--- BEGIN ---

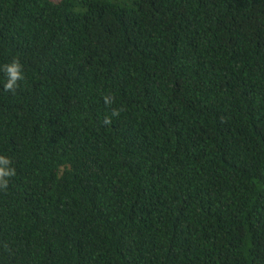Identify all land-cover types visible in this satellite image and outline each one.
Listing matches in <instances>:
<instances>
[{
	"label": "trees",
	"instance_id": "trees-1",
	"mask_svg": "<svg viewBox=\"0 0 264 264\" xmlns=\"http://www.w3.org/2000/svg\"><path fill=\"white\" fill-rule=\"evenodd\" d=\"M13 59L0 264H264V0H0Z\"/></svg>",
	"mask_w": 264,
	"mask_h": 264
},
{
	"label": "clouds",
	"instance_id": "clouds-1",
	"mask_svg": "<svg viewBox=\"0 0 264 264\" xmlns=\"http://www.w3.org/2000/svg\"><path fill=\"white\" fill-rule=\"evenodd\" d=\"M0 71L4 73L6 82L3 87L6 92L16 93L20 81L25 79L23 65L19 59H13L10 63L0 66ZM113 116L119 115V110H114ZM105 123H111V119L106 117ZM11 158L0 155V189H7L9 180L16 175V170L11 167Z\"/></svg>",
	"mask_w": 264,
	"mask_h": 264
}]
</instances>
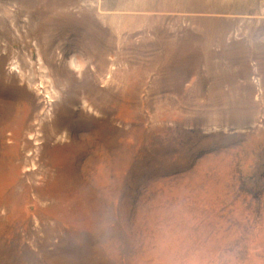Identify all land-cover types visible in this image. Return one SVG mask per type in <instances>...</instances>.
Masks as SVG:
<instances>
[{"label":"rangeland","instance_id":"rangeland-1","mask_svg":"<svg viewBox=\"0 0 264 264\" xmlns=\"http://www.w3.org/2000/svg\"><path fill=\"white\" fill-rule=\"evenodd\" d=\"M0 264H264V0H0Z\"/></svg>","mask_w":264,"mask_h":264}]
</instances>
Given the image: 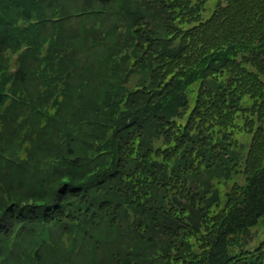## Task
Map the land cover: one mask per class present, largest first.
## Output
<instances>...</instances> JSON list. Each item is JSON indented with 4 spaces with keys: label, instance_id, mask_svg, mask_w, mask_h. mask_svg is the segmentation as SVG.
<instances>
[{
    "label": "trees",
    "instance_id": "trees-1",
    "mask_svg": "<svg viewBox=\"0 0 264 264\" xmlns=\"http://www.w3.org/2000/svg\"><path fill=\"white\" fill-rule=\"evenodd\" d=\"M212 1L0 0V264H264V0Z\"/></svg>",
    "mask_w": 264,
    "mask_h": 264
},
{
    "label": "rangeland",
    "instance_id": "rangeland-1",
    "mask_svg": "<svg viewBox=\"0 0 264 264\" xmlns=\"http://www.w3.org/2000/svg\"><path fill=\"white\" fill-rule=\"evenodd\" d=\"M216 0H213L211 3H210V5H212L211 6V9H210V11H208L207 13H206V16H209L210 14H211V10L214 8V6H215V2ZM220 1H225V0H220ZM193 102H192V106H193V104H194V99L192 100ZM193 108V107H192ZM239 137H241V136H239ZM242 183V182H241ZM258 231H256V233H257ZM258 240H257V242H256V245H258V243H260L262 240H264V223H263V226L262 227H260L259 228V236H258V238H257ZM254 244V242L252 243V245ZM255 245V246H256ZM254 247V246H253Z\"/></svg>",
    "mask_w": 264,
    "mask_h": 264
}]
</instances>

--- END ---
--- BEGIN ---

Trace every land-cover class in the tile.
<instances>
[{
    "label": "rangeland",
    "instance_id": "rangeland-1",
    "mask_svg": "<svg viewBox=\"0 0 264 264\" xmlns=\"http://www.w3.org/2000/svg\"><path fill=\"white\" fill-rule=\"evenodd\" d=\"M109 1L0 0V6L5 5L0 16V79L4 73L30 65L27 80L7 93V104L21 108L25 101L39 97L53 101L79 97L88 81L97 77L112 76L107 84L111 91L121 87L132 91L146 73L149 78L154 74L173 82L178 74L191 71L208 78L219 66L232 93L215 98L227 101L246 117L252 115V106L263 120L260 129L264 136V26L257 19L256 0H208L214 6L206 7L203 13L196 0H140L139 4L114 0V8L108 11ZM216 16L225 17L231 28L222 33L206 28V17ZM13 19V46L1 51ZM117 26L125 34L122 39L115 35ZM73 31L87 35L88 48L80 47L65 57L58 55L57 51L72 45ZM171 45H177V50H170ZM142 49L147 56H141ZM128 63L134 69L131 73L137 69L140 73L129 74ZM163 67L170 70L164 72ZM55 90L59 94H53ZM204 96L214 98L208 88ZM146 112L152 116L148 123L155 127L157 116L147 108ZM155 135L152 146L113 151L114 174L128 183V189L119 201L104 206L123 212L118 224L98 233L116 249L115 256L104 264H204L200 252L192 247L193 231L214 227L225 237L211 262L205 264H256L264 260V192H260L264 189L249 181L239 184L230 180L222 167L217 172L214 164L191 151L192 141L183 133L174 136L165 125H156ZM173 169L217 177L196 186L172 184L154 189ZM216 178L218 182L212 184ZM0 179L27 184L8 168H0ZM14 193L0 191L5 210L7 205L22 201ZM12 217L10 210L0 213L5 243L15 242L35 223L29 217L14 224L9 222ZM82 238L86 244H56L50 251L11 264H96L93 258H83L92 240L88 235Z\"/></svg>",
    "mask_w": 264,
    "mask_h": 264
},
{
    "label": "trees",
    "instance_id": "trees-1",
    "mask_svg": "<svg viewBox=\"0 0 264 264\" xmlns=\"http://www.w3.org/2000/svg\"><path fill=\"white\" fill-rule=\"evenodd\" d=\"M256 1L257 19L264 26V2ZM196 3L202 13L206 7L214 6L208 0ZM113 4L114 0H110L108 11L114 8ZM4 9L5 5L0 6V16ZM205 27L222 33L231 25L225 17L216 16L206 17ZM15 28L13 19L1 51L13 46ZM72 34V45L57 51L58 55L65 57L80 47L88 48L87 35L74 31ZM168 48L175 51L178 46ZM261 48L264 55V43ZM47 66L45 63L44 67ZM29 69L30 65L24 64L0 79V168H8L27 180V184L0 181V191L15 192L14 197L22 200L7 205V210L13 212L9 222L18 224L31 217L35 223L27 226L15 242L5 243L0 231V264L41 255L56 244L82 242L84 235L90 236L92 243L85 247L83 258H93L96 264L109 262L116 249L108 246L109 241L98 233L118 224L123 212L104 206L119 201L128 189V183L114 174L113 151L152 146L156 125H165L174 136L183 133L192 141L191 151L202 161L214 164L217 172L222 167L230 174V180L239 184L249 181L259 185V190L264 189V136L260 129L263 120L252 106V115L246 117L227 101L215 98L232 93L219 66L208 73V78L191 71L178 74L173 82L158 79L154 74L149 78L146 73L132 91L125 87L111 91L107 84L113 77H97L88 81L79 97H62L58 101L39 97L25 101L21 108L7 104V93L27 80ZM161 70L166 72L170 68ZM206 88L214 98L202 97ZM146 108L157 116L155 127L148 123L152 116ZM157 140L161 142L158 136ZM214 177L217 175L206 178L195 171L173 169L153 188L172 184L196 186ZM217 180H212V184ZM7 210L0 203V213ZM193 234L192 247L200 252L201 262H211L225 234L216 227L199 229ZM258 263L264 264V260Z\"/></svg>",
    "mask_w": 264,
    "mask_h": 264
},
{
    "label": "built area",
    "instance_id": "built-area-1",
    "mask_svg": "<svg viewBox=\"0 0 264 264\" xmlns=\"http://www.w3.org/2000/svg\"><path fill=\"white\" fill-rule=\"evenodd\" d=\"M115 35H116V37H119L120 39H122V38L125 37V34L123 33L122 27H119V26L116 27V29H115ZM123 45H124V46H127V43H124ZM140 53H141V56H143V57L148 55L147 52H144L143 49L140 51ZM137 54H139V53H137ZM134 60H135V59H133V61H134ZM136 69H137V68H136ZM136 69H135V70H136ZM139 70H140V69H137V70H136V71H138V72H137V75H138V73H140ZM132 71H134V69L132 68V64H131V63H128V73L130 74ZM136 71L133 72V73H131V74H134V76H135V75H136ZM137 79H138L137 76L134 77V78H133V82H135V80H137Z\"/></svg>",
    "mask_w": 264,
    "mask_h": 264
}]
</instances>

--- END ---
--- BEGIN ---

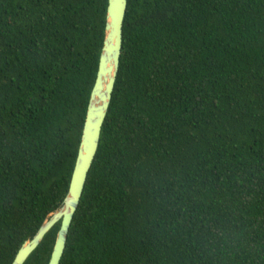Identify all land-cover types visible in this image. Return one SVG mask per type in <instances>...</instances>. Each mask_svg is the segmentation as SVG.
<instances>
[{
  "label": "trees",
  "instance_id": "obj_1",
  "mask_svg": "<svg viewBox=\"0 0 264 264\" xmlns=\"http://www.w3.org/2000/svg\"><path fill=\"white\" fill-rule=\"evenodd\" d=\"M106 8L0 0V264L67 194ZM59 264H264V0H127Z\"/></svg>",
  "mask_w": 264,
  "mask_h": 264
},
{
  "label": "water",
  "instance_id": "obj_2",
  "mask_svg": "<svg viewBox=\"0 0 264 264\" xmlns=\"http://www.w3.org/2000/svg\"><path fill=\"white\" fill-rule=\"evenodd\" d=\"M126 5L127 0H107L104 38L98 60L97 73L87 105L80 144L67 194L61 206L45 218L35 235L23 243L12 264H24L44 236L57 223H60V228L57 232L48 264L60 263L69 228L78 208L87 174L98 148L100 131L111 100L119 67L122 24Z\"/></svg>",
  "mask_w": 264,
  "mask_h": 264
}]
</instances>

--- END ---

Required work: From the records above, copy out every line that contains the string "built". The match is case-sensitive.

Expected answer:
    "label": "built area",
    "instance_id": "built-area-1",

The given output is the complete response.